É claro que há sempre enigmas no caminho para decifrar. Por exemplo, por que razão se lê, e se ouve o comentador televisivo dizer que os ativistas antirracistas, que se vêm manifestar na rua, são de extrema esquerda, e os extremistas racistas são conservadores e de extrema direita? Quanto disto está preso a preconceitos e não propriamente à verdade dos factos? Peguemos no termo "caucasiano", que foi oficialmente adotado nas universidades americanas, particularmente nos cursos de medicina, para designar as populações de pele clara da Europa, um nome com origem numa cordilheira de montanhas da Rússia? Ora, tivemos que dar esta volta ao bilhar grande, porque é precisamente o que consta, que tal facto resulta do que começou a aparecer nos trabalhos escritos do naturalista alemão - J.F. Blumenbach. Aparece na terceira edição da sua principal obra, 1795, "Das Variedades Naturais da Espécie Humana" - "Variedade caucasiana: escolhi o nome desta variedade a partir das montanhas do Cáucaso, porque esta região e, em especial, a sua vertente meridional, produz a mais bela raça de homens, e porque ... nesta área, mais do que em qualquer outra região, devemos com a maior das probabilidades encontrar os autóctones da humanidade." Tratava-se do tema da sua tese de doutoramento na Faculdade de Medicina de Göttingen defendida em 1775. 

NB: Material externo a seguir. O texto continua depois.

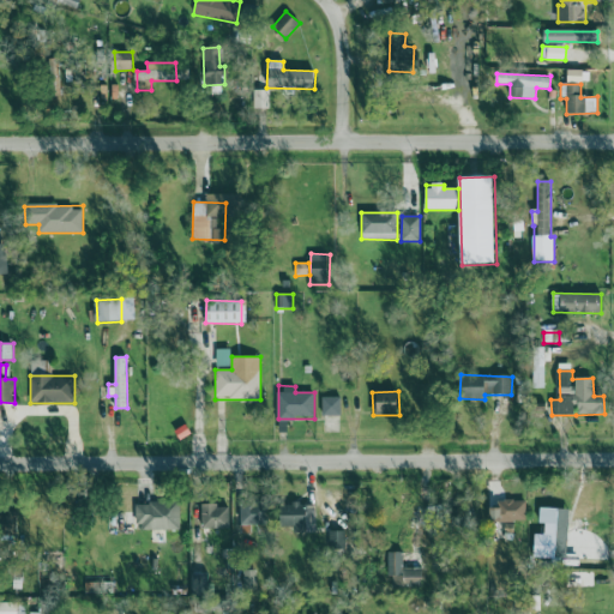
[(323,416),(342,415),(341,397),(323,397),(323,416)]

A solução dos grandes enigmas depende muitas vezes de pormenores minúsculos, que facilmente passam despercebidos ou são ignorados. É espantoso como um critério que foi adotado durante tantos anos por cientistas partiu de um juízo estético de natureza evidentemente subjetiva. A taxonomia final de Blumenbach, que aparece na edição de 1795, e que organizava a totalidade dos seres humanos em cinco grupos, remetia ao mesmo tempo para a geografia e para o aspeto físico. Cinco variedades, ordenadas, portanto, pela seguinte ordem: mongol; ameríndia; caucasiana; malaia; africana.